Francois Fillon has won the centre-right nomination for France's presidential election next year.
The former prime minister received more than two-thirds of the vote in Sunday's run-off, after promising sharp spending cuts, immigration quotas and a "profound transformation" of France.
But where does this leave prospects for the left, and the far-right, on the road to the Elysee?
"I'm going to need everyone," Mr Fillon told a room packed with supporters in central Paris.
"France is falling behind; it wants truth and actions. This presidency has been pathetic. We need to start again as never before."
France has taken its first step towards presidential elections, and chosen Mr Fillon's promise of dramatic change over his rival's offer of more gradual, inclusive reform.
Francois Fillon ran on a platform which included axing half a million public jobs, introducing immigration quotas, and banning full adoption for gay couples.

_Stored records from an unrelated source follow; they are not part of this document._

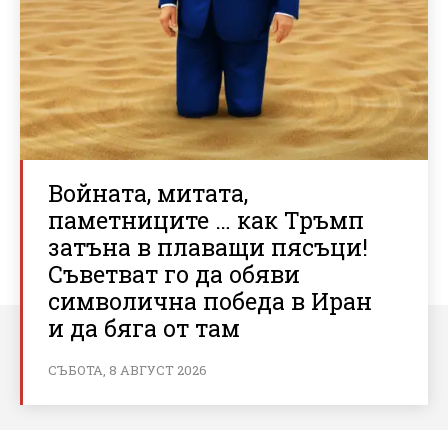
Войната, митата,
паметниците … как Тръмп
затъна в плаващи пясъци!
Съветват го да обяви
символична победа в Иран
и да бяга от там
СЪБОТА, 8 АВГУСТ 2026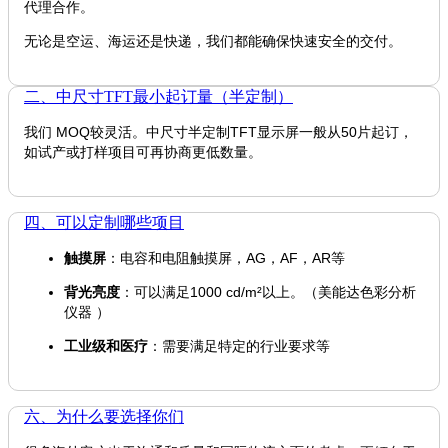
代理合作。
无论是空运、海运还是快递，我们都能确保快速安全的交付。
二、中尺寸TFT最小起订量（半定制）
我们 MOQ较灵活。中尺寸半定制TFT显示屏一般从50片起订，
如试产或打样项目可再协商更低数量。
四、可以定制哪些项目
触摸屏
：电容和电阻触摸屏，AG，AF，AR等
背光亮度
：可以满足1000 cd/m²以上。（美能达色彩分析
仪器 ）
工业级和医疗
：需要满足特定的行业要求等
六、为什么要选择你们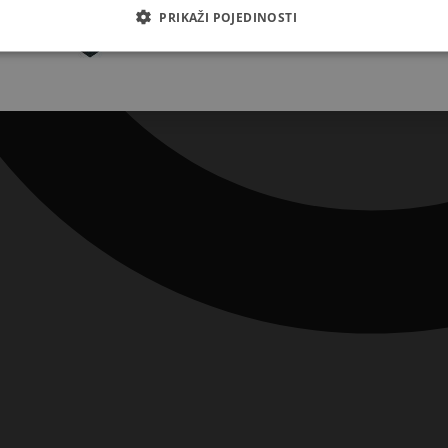
Pretplatite se
PRIKAŽI POJEDINOSTI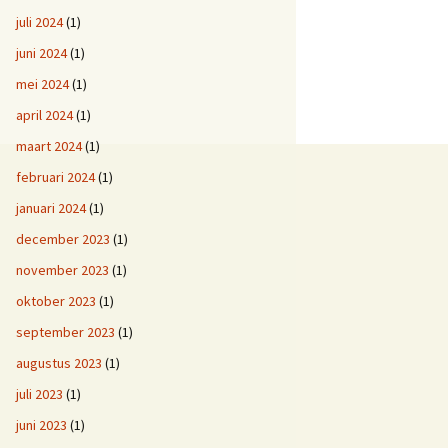
juli 2024
(1)
juni 2024
(1)
mei 2024
(1)
april 2024
(1)
maart 2024
(1)
februari 2024
(1)
januari 2024
(1)
december 2023
(1)
november 2023
(1)
oktober 2023
(1)
september 2023
(1)
augustus 2023
(1)
juli 2023
(1)
juni 2023
(1)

Whether it was his liberal plans for the economy (he's a fan of Margaret Thatcher), or his Catholic conservatism on issues of French identity and society that won him the most support, he's now the man currently tipped as the favourite for the country's presidential race next year.
Conceding defeat in front of chanting supporters, his rival Alain Juppe said he was "ending this campaign as (he) started it; a free man, who didn't betray who he was or what he thought".
This was a vote in which anyone could take part, providing they paid €2 (£1.7; $2.12) and signed up to a charter of right-wing and centrist values.
Pollsters say that 15% of Sunday's voters identified as left-wing supporters, many of whom had said they would vote in the Republicans primary to try and boost support for Mr Juppe.
But there may be cold comfort for the left in Mr Fillon's win because the election of a more hardline candidate to the centre-right opposition leaves the door wide open for other parties to woo left wing voters next year.
Among those lining up to do so is Jean-Luc Melenchon, the leader of the far-left, who wants to redistribute the country's wealth and pull out of European treaties which impose austerity on France.
The Socialist President, Francois Hollande, is due to announce in the next few weeks whether he'll stand for re-election.
But with his approval ratings dropping as low as 4% in one recent poll, many believe his Prime Minister Manuel Valls might have a better chance.
In the meantime, Mr Hollande's former protege and Economy Minister Emmanuel Macron has put himself forward as an independent candidate after launching a new political movement, En Marche (Onwards), which combines free-market reform with a promise to shake up an "empty" French political system.
Not the last surprise?
All might have found themselves competing with Mr Juppe for votes had he won his party's nomination.
Instead, it's likely to be the far-right leader, Marine Le Pen, who will be eyeing her centre-right opponent nervously.
The Front National draws its support from disparate sections of French society, and Mr Fillon's positions on the economy and his Catholic background will suit some of her voters, especially those who don't agree with Ms Le Pen's support for gay rights or her proposals to pull France out of the EU.
The fact that Francois Fillon was seen as the "runner-up" for so much of the centre-right primary contest is a reminder of how quickly mood can change, and how difficult it is to predict.
As his team celebrates their win at his headquarters in Paris they'll know that his nomination, while the first surprise in this race, may not be the last.